## Aim of the exercise
Give back the listing below verbatim, leaving the pictures out of your reply.

## Given information

▬▬▬▬▬▬

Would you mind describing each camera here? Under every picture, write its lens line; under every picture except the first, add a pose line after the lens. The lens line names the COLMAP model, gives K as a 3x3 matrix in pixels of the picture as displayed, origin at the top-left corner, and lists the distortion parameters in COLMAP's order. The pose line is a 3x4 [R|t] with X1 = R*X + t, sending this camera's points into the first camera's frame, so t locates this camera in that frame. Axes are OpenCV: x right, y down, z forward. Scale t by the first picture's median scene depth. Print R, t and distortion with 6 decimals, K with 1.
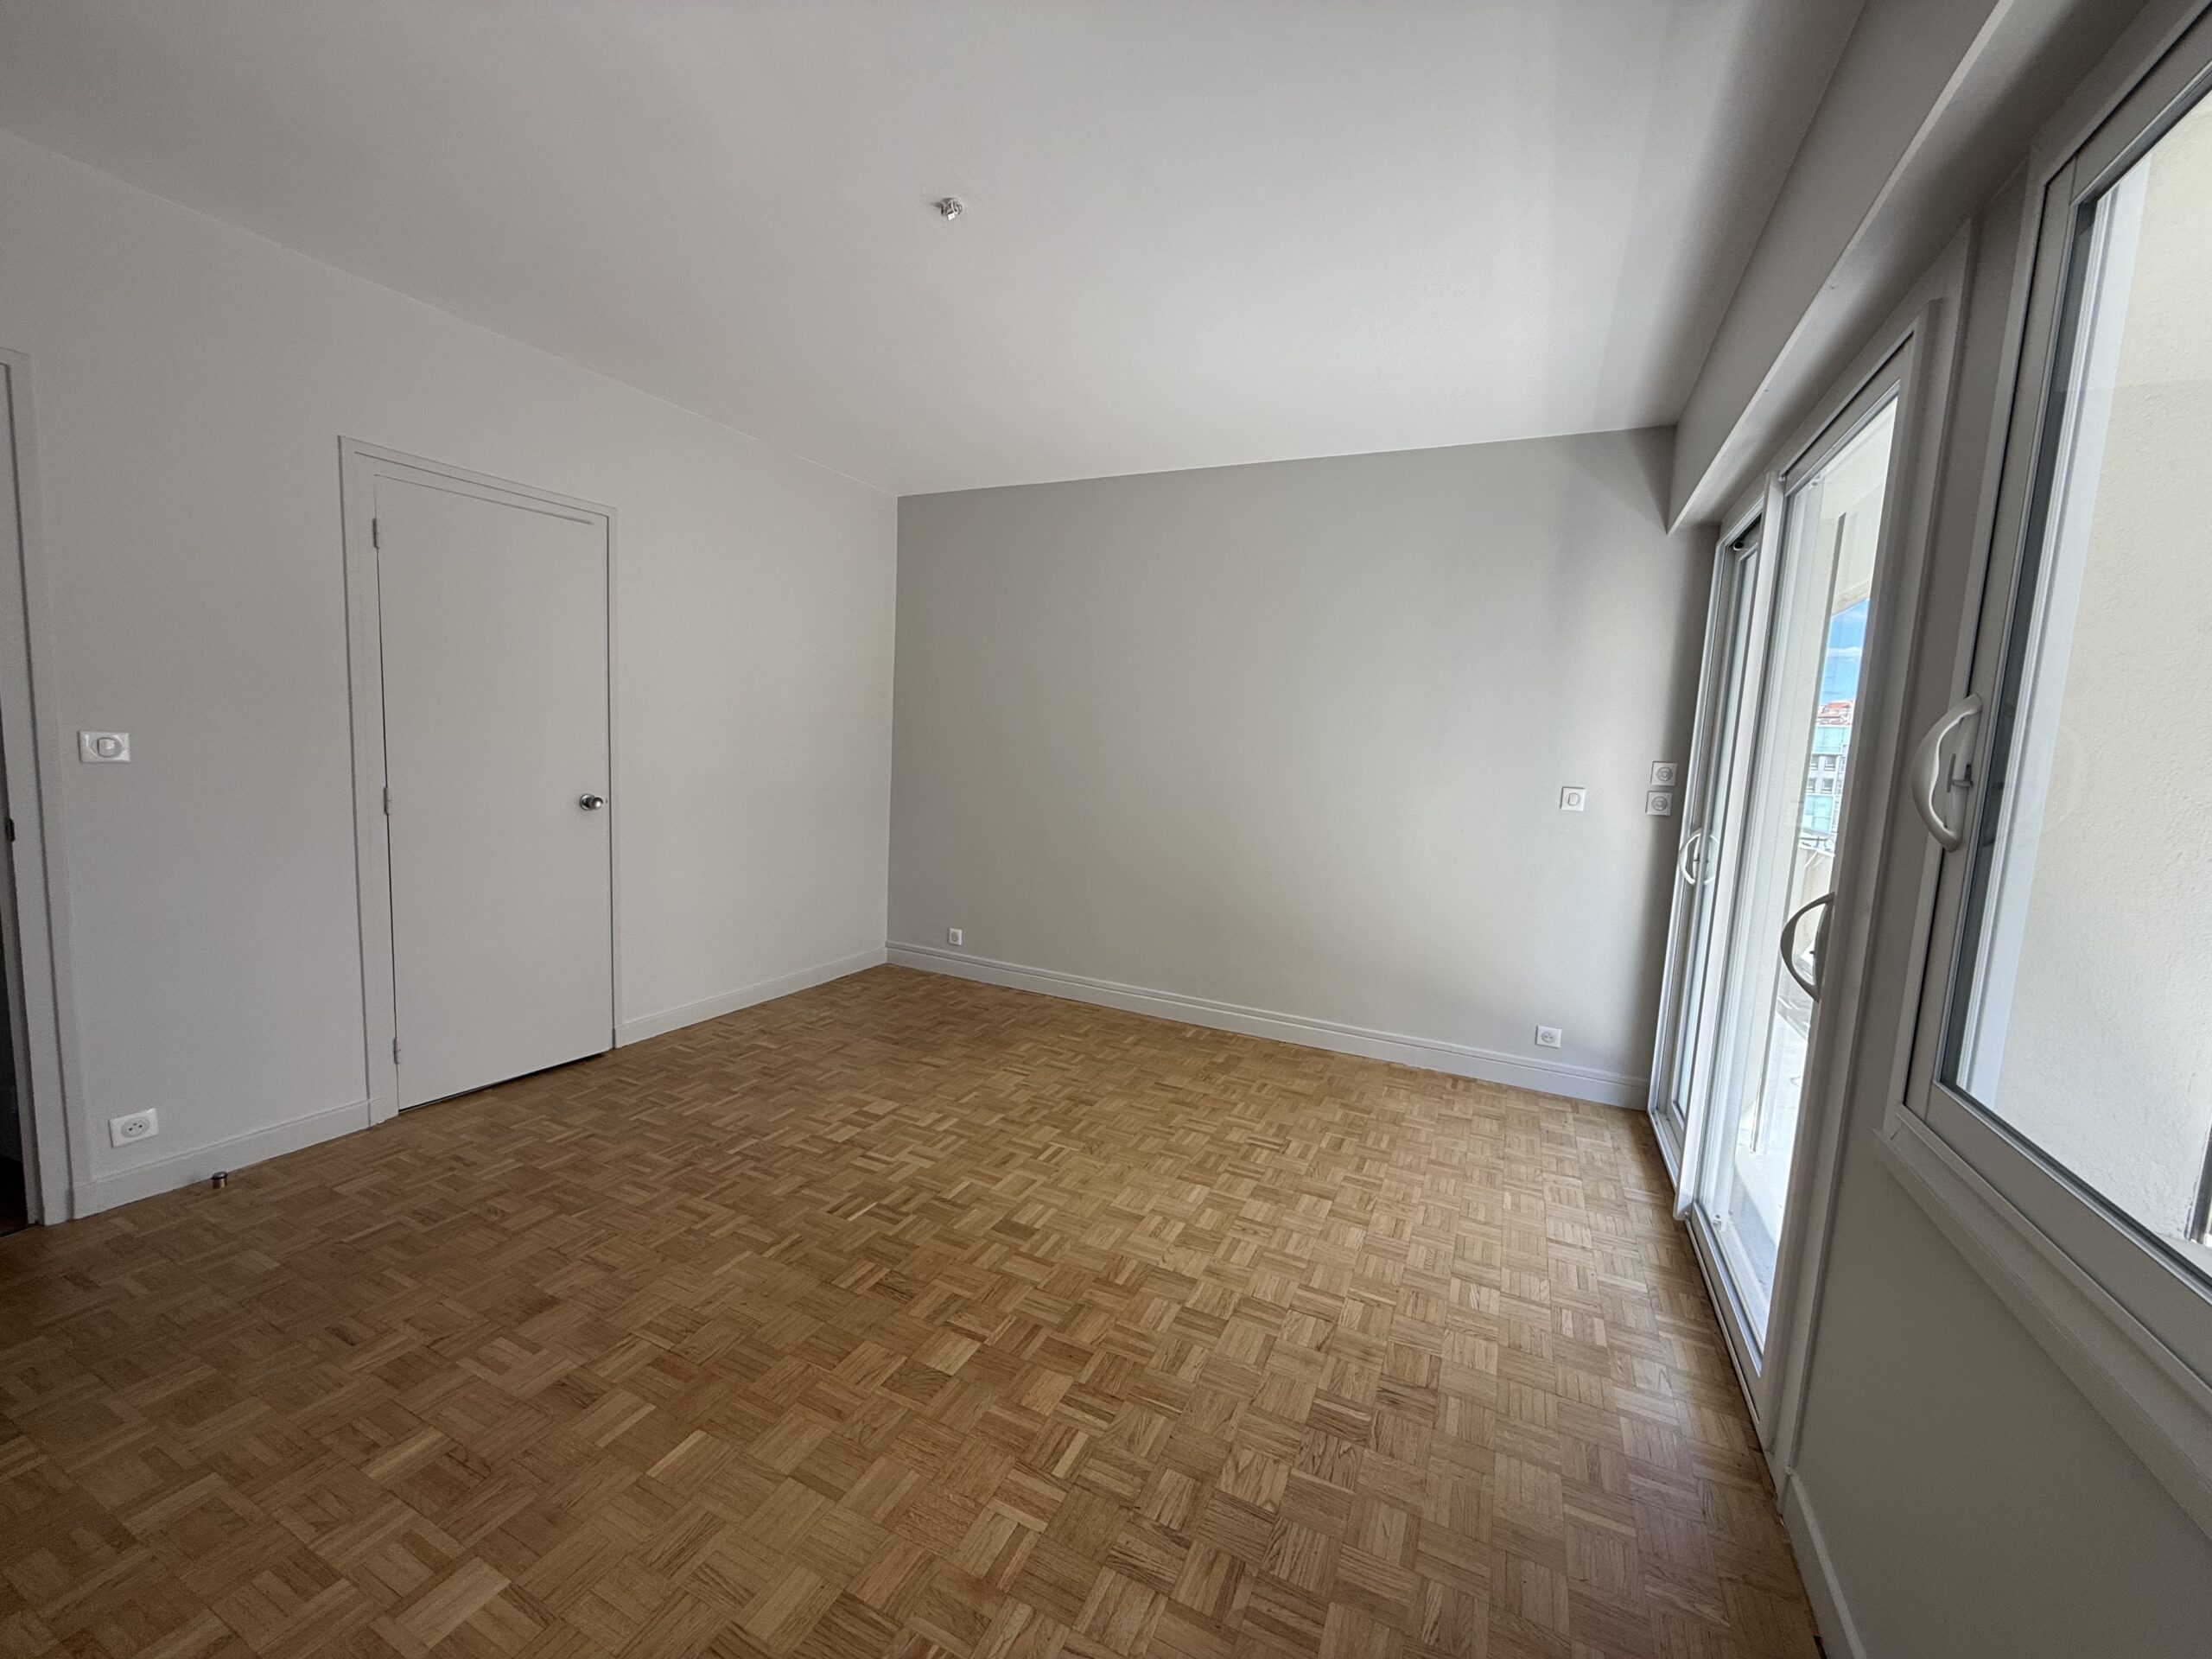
lens RADIAL K [[877.2, 0, 1105.1], [0, 877.2, 840.2], [0, 0, 1]] dist [-0.000823, -0.000039]
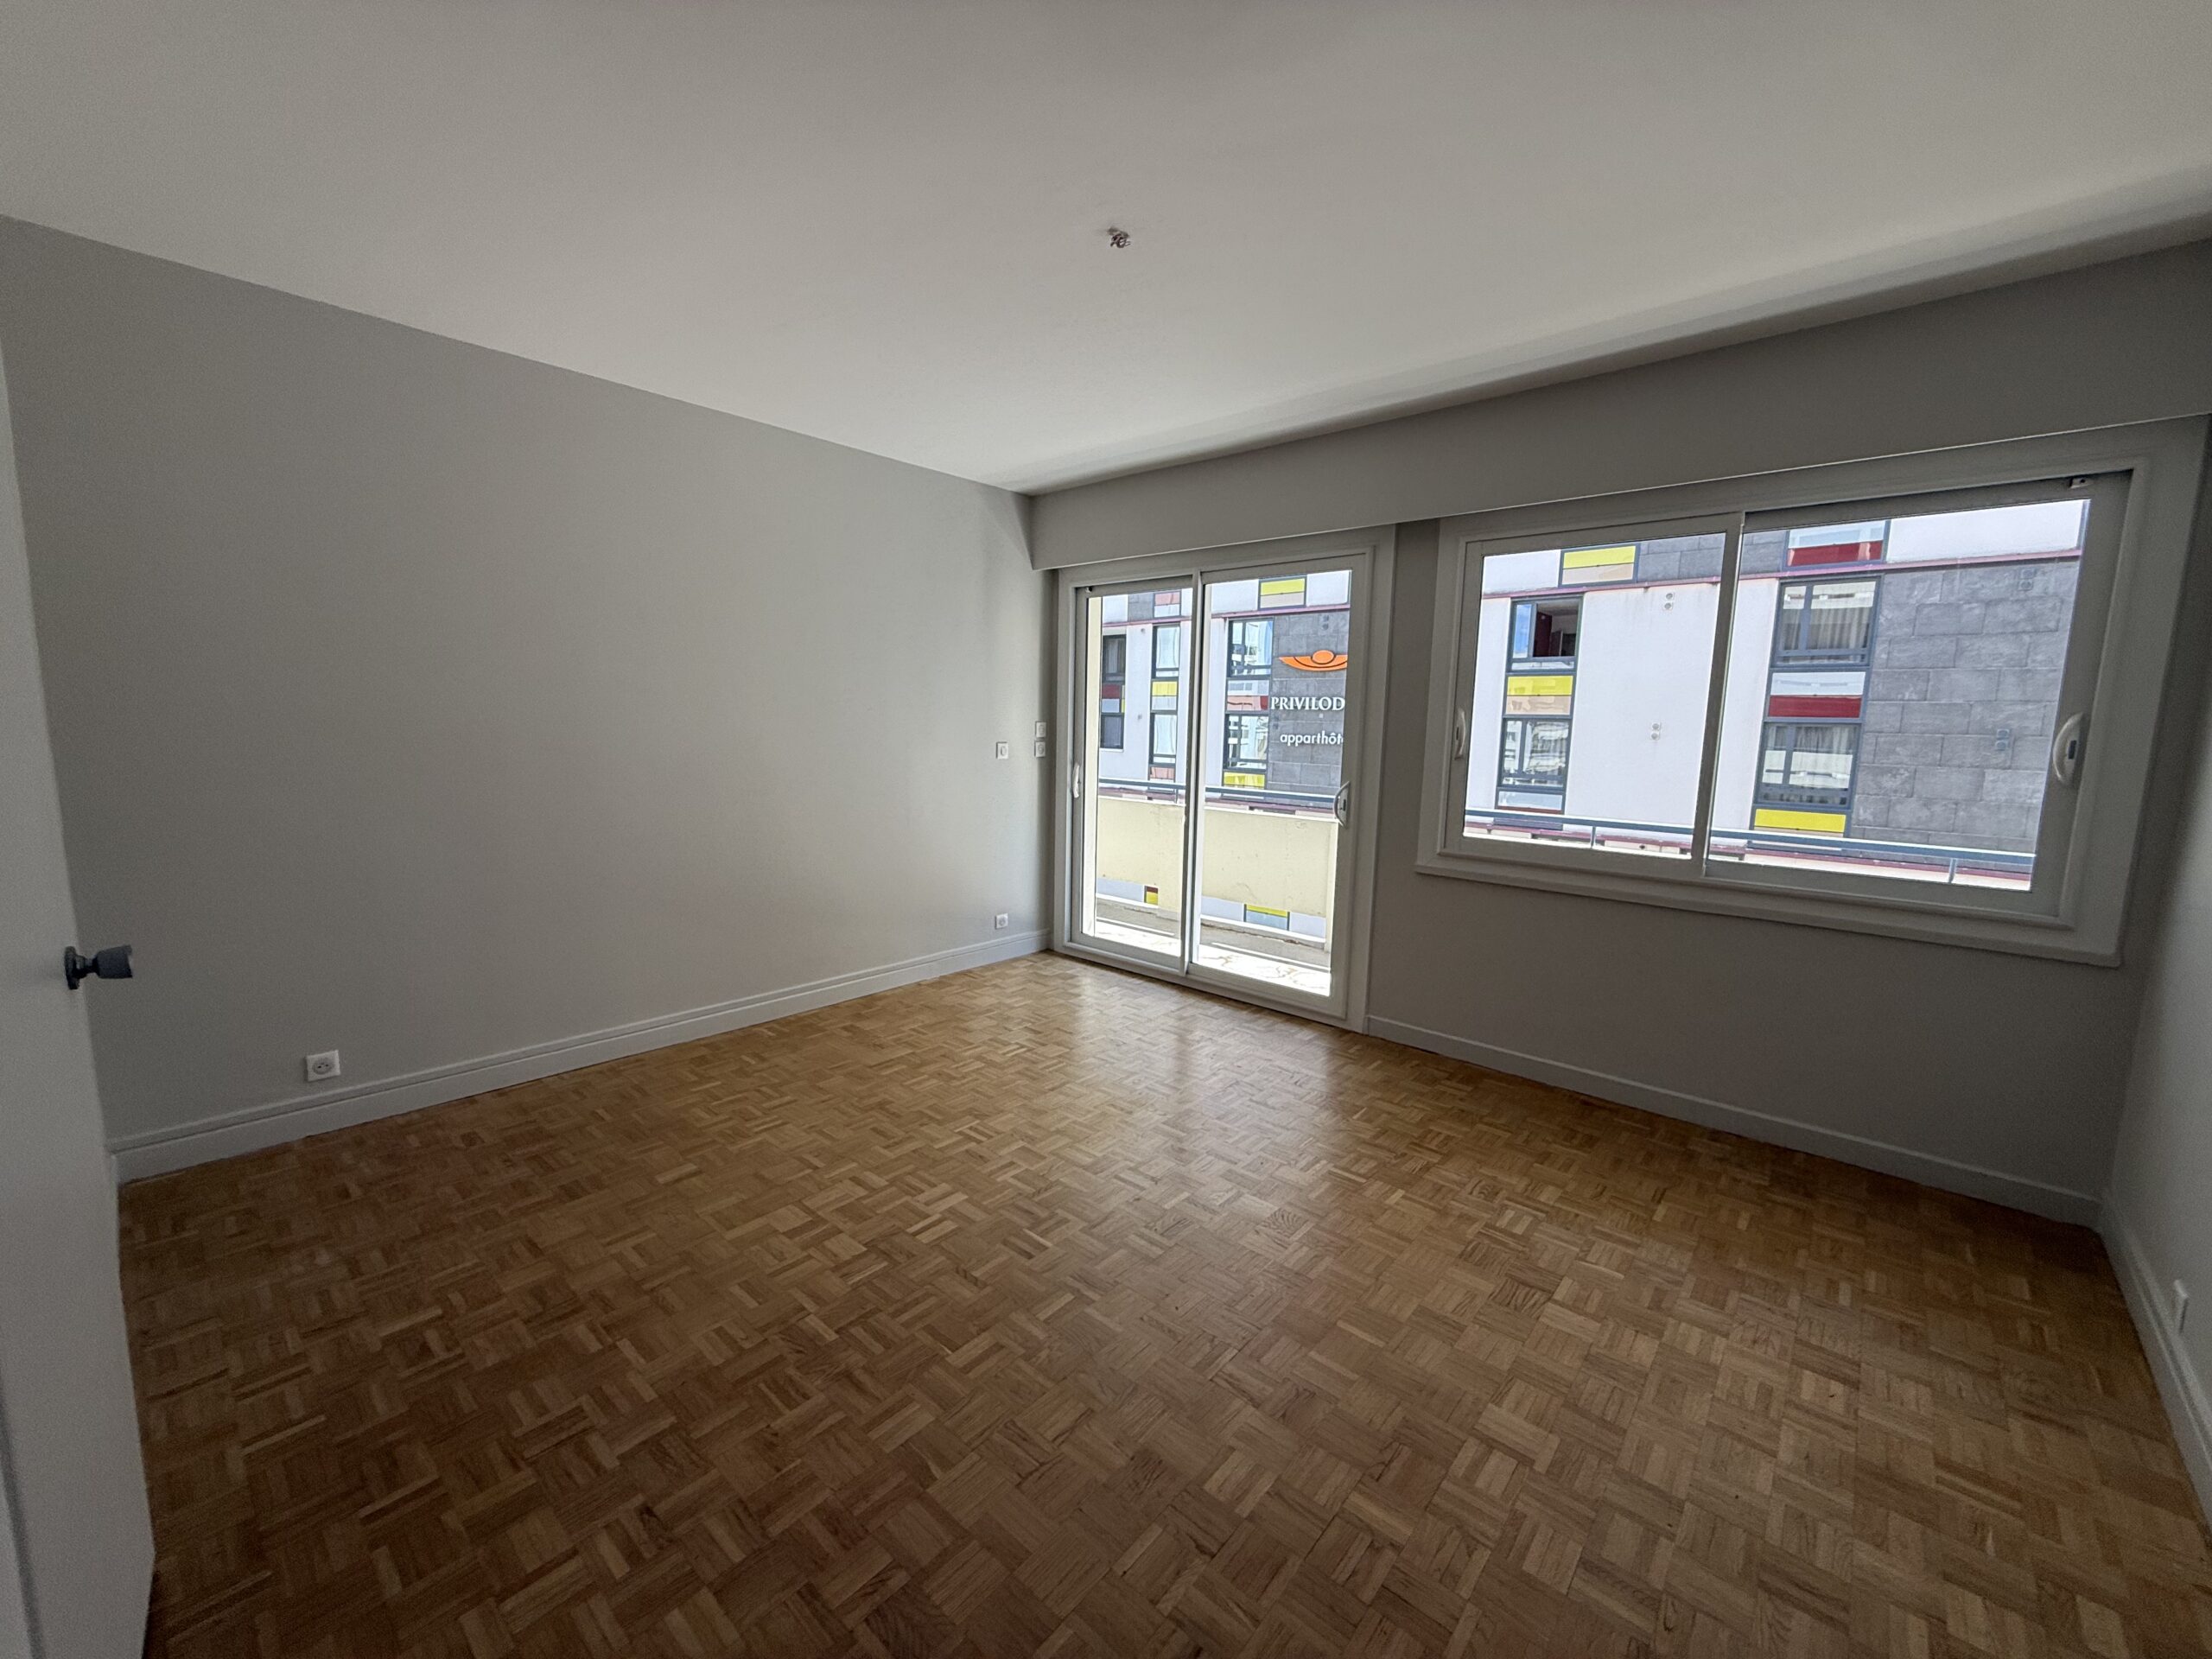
lens RADIAL K [[877.2, 0, 1092.8], [0, 877.2, 830.2], [0, 0, 1]] dist [-0.000823, -0.000039]
pose [[0.283027, -0.164965, 0.944819, -0.748627], [0.105353, 0.984484, 0.140331, -0.100781], [-0.953308, 0.059822, 0.296015, 0.429083]]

▬▬▬▬▬▬

## Answer to this task
Would you mind describing each camera here? Under every picture, write its lens line; under every picture except the first, add a pose line after the lens. The lens line names the COLMAP model, gives K as a 3x3 matrix in pixels of the picture as displayed, origin at the top-left corner, and lists the distortion parameters in COLMAP's order. The pose line is a 3x4 [R|t] with X1 = R*X + t, sending this camera's points into the first camera's frame, so t locates this camera in that frame. Axes are OpenCV: x right, y down, z forward. Scale t by the first picture's median scene depth. Print R, t and distortion with 6 decimals, K with 1.
lens RADIAL K [[877.2, 0, 1105.1], [0, 877.2, 840.2], [0, 0, 1]] dist [-0.000823, -0.000039]
lens RADIAL K [[877.2, 0, 1092.8], [0, 877.2, 830.2], [0, 0, 1]] dist [-0.000823, -0.000039]
pose [[0.283027, -0.164965, 0.944819, -0.748627], [0.105353, 0.984484, 0.140331, -0.100781], [-0.953308, 0.059822, 0.296015, 0.429083]]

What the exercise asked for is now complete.